• **Work required**
In the Marko Paunović profile below, repeat word for word the section that begins with "- 2018: FC Haka" and ends with "Serbian football centre-back.".

Marko Paunović

Personal information
- Full name: Marko Paunović
- Date of birth: 28 January 1988 (age 38)
- Place of birth: Zaječar, SFR Yugoslavia
- Height: 1.85 m (6 ft 1 in)
- Position: Centre-back

Youth career
- Timok

Senior career*
- Years: Team / Apps / (Gls)
- 2006–2010: Timok
- 2010–2015: Napredak Kruševac / 97 / (6)
- 2016: Novi Pazar / 0 / (0)
- 2016–2018: Jagodina / 25 / (0)
- 2018: FC Haka / 25 / (2)
- 2019: Luftëtari / 0 / (0)
- 2020: Gnistan / 0 / (0)

= Marko Paunović =

Serbian footballer

Marko Paunović (Марко Пауновић; born 28 January 1988) is a Serbian football centre-back.

==Career==
He had been a member of Napredak Kruševac from 2010 to 2015. After he was injured he returned to the squad and made his Jelen SuperLiga debut in an away match on 28 May 2014.

Data records
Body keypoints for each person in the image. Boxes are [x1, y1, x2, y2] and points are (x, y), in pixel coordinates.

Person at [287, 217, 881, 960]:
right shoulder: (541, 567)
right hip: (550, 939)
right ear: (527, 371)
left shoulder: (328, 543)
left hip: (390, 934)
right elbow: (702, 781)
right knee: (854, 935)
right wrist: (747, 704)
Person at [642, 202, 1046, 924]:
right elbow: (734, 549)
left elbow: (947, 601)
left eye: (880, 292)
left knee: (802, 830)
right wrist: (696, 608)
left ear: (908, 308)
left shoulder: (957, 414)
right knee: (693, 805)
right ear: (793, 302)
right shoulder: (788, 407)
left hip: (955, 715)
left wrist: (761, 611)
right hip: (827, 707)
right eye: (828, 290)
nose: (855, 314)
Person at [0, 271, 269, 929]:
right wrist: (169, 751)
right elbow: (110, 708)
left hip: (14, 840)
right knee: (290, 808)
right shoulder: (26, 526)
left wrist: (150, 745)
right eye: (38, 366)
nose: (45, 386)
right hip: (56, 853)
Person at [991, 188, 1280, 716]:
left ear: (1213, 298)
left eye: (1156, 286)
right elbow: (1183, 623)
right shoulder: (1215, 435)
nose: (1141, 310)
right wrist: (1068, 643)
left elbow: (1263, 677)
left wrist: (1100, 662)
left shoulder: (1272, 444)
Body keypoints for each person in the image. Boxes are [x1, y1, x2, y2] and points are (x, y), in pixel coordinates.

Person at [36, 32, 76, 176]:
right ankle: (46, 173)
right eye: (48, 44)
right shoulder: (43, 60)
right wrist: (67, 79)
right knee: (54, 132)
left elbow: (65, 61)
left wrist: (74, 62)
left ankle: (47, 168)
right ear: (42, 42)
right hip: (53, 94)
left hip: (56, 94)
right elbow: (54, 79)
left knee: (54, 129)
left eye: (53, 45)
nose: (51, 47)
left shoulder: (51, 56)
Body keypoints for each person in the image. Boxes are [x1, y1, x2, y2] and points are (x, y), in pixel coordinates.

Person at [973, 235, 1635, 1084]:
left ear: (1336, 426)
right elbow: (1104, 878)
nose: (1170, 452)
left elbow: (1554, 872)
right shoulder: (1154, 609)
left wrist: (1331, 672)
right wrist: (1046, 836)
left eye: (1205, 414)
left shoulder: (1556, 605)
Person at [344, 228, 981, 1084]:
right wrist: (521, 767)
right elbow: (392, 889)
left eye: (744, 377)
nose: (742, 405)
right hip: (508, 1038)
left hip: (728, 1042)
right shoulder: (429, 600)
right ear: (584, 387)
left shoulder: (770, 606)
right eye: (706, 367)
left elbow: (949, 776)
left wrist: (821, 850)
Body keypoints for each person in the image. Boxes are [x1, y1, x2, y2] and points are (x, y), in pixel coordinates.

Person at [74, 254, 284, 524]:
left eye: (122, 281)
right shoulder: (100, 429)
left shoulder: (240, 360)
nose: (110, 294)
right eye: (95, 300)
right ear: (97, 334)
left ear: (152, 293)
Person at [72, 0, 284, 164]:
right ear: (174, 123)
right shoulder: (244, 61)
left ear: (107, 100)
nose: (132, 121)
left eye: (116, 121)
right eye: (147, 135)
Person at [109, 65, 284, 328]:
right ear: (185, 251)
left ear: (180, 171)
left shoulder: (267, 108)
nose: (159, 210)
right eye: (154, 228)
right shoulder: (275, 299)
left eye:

• **Written answer**
- 2018: FC Haka / 25 / (2)
- 2019: Luftëtari / 0 / (0)
- 2020: Gnistan / 0 / (0)

= Marko Paunović =

Serbian footballer

Marko Paunović (Марко Пауновић; born 28 January 1988) is a Serbian football centre-back.